Search the records for the string "initiatives" and return each line that has it.

[EXCERPTED RECORDS]

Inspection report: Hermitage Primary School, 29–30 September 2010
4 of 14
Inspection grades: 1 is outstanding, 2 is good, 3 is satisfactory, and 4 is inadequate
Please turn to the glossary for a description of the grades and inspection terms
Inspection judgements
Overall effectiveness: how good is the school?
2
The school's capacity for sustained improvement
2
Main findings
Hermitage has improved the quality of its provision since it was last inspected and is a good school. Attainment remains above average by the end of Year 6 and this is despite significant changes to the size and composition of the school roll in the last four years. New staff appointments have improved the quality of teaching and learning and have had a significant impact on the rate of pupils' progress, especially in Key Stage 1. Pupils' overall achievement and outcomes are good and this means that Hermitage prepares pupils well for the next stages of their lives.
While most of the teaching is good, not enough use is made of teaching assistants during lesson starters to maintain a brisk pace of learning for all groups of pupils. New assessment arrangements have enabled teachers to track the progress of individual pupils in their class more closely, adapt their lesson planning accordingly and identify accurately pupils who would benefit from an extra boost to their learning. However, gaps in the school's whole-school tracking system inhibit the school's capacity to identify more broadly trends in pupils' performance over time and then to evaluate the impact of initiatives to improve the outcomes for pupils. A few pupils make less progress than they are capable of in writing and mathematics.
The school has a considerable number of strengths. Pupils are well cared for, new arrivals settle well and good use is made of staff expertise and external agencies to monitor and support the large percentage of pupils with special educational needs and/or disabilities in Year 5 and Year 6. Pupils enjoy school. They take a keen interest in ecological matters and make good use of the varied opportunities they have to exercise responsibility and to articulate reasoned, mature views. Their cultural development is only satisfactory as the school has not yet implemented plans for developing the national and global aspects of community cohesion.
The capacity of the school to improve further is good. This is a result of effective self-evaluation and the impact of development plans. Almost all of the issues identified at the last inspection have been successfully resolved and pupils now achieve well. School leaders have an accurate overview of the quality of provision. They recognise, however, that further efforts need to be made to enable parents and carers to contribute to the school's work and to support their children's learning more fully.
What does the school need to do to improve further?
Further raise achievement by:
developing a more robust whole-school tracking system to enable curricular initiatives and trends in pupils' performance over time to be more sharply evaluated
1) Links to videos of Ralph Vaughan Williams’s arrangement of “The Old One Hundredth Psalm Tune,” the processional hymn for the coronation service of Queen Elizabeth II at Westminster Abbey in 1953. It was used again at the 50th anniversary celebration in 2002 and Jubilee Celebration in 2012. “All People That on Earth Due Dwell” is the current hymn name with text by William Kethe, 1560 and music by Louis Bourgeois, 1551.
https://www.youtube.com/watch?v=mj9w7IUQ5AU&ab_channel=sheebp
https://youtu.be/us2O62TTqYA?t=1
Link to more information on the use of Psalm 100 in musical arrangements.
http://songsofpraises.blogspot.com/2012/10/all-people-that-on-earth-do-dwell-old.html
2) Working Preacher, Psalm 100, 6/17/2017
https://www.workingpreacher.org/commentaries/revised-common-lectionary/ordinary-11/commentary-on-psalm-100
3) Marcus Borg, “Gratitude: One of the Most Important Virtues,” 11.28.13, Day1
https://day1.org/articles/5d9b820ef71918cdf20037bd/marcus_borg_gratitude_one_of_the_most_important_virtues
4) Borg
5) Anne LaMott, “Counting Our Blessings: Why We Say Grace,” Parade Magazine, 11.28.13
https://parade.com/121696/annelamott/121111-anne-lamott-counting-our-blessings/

[/EXCERPTED RECORDS]

• **RESULT**
While most of the teaching is good, not enough use is made of teaching assistants during lesson starters to maintain a brisk pace of learning for all groups of pupils. New assessment arrangements have enabled teachers to track the progress of individual pupils in their class more closely, adapt their lesson planning accordingly and identify accurately pupils who would benefit from an extra boost to their learning. However, gaps in the school's whole-school tracking system inhibit the school's capacity to identify more broadly trends in pupils' performance over time and then to evaluate the impact of initiatives to improve the outcomes for pupils. A few pupils make less progress than they are capable of in writing and mathematics.
developing a more robust whole-school tracking system to enable curricular initiatives and trends in pupils' performance over time to be more sharply evaluated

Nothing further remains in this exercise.